Eagle Platform, Location: Blue Heron Point
Eagle Platform Dedication
On August 6, 2011 the Lower Beverley Lake Association dedicated its first eagle platform to the memory of Charles Broley. It is only fitting that we encourage eagles to nest where the Eagle Man once soared! The Eagle platform is located near Blue Heron Point(#26 in the Self-guided tour brochure)
Broley, Charles (Lavelle). Born in Gorrie, near Goderich, Ontario, on December 7, 1879; He died in Delta Ontario, May 4, 1959. Naturalist, ornithologist, bander, banker
FAMILY AND EDUCATION
Broley was the son of a strict Methodist minister. His family moved several times to various villages and towns in general vicinity of Elora, Ontario, finally settling in Islet Rock in 1886. He attended public schools with his brother and two sisters but did not undertake further formal education. Charles married his first wife, Ruby Stevens, about 1908. She died in 1921. His second wife was Myrtle McCarthy. They were married in 1923. She died 1958. Charles and Myrtle had one daughter, Jeanne Broley Patric.
- Manager, Merchant Bank, Delta, Ontario 1905-1918.
- Manager, Croydon Avenue branch, Bank of Montreal, Manitoba 1918-1938.
- Secretary Ornithological Section, Natural History of Manitoba, (NHSM) 1924-1925, 1928-1929; chairman 1925-1928, 1929-1930, [vice president, NHSM, 1931-1934.]
- Appointed to Wildlife Committee, Florida Audubon Society, shortly before his death, 1959.
Professionally, Broley was a banker, first in southern Ontario, then in Winnipeg, Manitoba. His interest in nature, was apparently stirred at his cabin in Ontario, but did not develop strongly until after the death of his first wife. In Manitoba, he became very active and contributed regularly to A. G. Lawrence’s bird column, “Chickadee Notes,” in which Broley reported a number of significant observations. He applied his thorough, careful banker’s discipline to observing and reporting and quickly became known for his reliability. These traits, combined with his good humor and active nature, led to his participation and popularity in the Natural History Society of Manitoba, with the enthusiastic support of his second wife, Myrtly. Among his many observations there was the mysterious death of a large number of Franklin’s gulls, attributed by him to their eating poisoned grasshoppers.

▬▬▬

* _PROBLEM SET_:
a) Answer these from the eagle platform page:
(i) On what date did the Lower Beverley Lake Association dedicate its first eagle platform?
(ii) In what year did Broley's family finally settle in Islet Rock?
(iii) Which Bank of Montreal branch in Manitoba did Broley manage?
b) Reproduce word for word the stretch of the eagle platform page that begins at the words "Eagle Platform, Location: Blue" and stops after "Self-guided tour brochure)".
The listing that comes next was drawn from a different source than the eagle platform page.

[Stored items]

▬▬▬

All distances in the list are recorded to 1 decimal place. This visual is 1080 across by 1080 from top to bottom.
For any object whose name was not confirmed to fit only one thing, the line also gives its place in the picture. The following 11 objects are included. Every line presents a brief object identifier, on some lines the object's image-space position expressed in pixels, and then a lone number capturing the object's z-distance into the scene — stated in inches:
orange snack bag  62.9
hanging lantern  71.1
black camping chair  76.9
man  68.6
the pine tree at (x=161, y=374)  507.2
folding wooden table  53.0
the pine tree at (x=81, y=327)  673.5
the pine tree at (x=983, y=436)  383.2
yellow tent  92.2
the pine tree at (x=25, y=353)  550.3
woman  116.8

▬▬▬

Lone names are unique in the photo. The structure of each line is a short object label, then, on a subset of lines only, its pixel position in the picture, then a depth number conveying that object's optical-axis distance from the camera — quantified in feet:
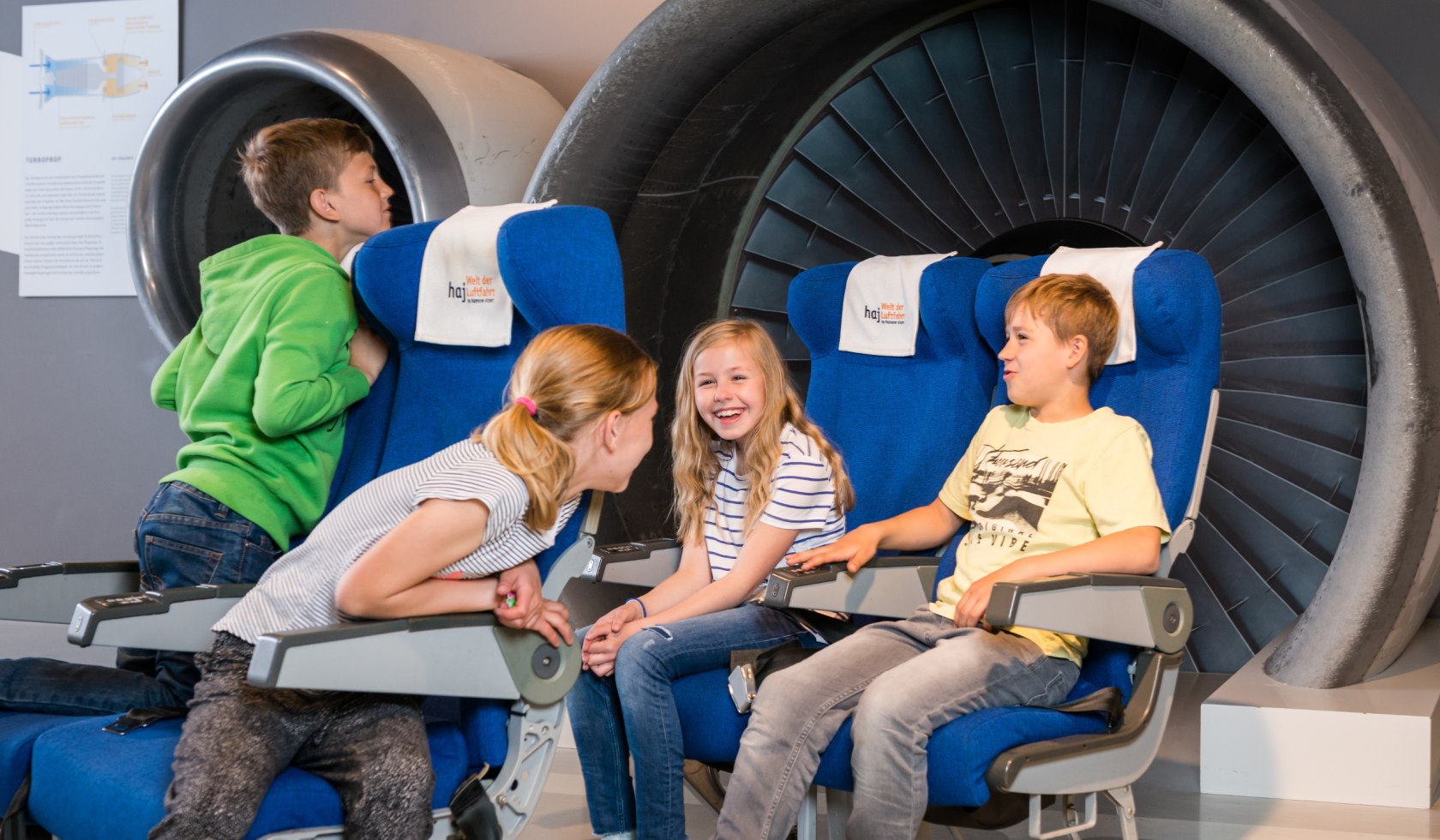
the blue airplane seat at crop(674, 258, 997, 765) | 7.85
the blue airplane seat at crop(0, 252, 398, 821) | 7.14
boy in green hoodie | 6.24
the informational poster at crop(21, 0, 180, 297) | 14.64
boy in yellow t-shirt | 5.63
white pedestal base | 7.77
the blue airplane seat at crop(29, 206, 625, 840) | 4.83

▬▬▬

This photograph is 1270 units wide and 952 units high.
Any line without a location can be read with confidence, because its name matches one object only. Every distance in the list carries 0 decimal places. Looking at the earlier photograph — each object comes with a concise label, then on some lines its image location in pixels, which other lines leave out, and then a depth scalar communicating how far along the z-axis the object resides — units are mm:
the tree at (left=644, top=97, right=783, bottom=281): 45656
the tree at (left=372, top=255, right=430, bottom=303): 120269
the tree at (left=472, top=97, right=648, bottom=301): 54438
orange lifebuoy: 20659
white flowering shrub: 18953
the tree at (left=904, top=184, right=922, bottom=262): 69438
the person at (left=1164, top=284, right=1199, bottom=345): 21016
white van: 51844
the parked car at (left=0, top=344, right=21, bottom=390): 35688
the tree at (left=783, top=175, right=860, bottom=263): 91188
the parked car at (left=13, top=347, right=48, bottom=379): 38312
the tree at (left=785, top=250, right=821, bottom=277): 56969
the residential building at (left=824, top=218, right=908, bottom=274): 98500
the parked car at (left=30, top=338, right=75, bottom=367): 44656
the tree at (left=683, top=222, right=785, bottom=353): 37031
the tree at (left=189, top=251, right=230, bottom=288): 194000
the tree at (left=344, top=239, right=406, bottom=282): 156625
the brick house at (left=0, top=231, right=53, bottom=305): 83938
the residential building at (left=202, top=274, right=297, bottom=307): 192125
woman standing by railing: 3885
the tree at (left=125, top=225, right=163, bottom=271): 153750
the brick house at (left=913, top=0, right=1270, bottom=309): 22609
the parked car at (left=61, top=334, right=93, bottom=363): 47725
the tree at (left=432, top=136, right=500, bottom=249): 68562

▬▬▬

* _RESPONSE LIST_:
a)
(i) August 6, 2011
(ii) 1886
(iii) The Croydon Avenue branch

b)
Eagle Platform, Location: Blue Heron Point
Eagle Platform Dedication
On August 6, 2011 the Lower Beverley Lake Association dedicated its first eagle platform to the memory of Charles Broley. It is only fitting that we encourage eagles to nest where the Eagle Man once soared! The Eagle platform is located near Blue Heron Point(#26 in the Self-guided tour brochure)